After six months of use of the eye gel twice a day I would say my blepharitis has improved by about 90%.

 

I still get some irritation if I’m not super careful about cleansing my eyes every day and I have to be very strict about what make up I wear. I don’t dare wear any ‘normal’ concealers or eye creams around my eye area, instead I used the Hydrosil Dry Eye Concealer around my eyes after using the eye gel underneath. The concealer has some of the same ingredients in it as the eye gel and also has a prebiotic which helps heal dry broken skin.  As long as I use the gel twice a day (especially overnight ) and cleanse well every evening my eyes have stayed more or less back to normal

There is no way I would stop using this eye gel ever, it’s been a life saver for me. The fact you can use it every day and don’t have to stop like with steroids is the best thing about it as it constantly keeps working.”

 

What is blepharitis and how can menopause trigger it?

 

Blepharitis is an inflammation along the edges of the eyelids. The eyelids can become irritated itchy and inflamed and appear greasy and crusted with scales that cling to the lashes.

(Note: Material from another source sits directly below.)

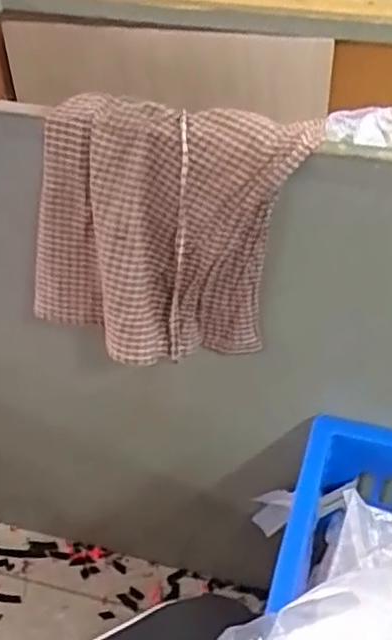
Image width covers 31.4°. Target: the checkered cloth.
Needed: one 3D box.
[{"bbox_3d":[-0.042,-0.081,0.707,0.255,0.278,0.072,14,36,3],"label":"checkered cloth"}]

Some things can lead to the development of blepharitis. Some causes include excess bacteria, blocked oil glands, allergies. The condition can also be due to other skin conditions like rosacea, seborrheic dermatitis, and eczema.

Female sex hormones, namely oestrogen, influence production of all components of the tear film including aqueous layer, lipid, and mucin. A drop oestrogen can cause changes in the ocular surface and cause dryness and irritation both in and around the eyes. It can change in the oil gland production which can trigger blepharitis in much the same way that can cause menopausal acne.

Ocular rosacea can also be triggered much like normal rosacea by the disturbance in hormone levels during menopause and blepharitis can then develop as a secondary condition to ocular rosacea.

Blepharitis cannot be cured, but treatment can successfully manage symptoms.

Antibiotics applied to the eyelid have been shown to provide some relief of symptoms and resolve bacterial infection of the eyelids. Topical corticosteroids may also be prescribed in severe cases although need to be used with extreme caution around the eyes and should only be used for very limited periods.

In addition to treatments, people should avoid using cosmetics such as eyeliner, mascara, and other makeup around the eyes.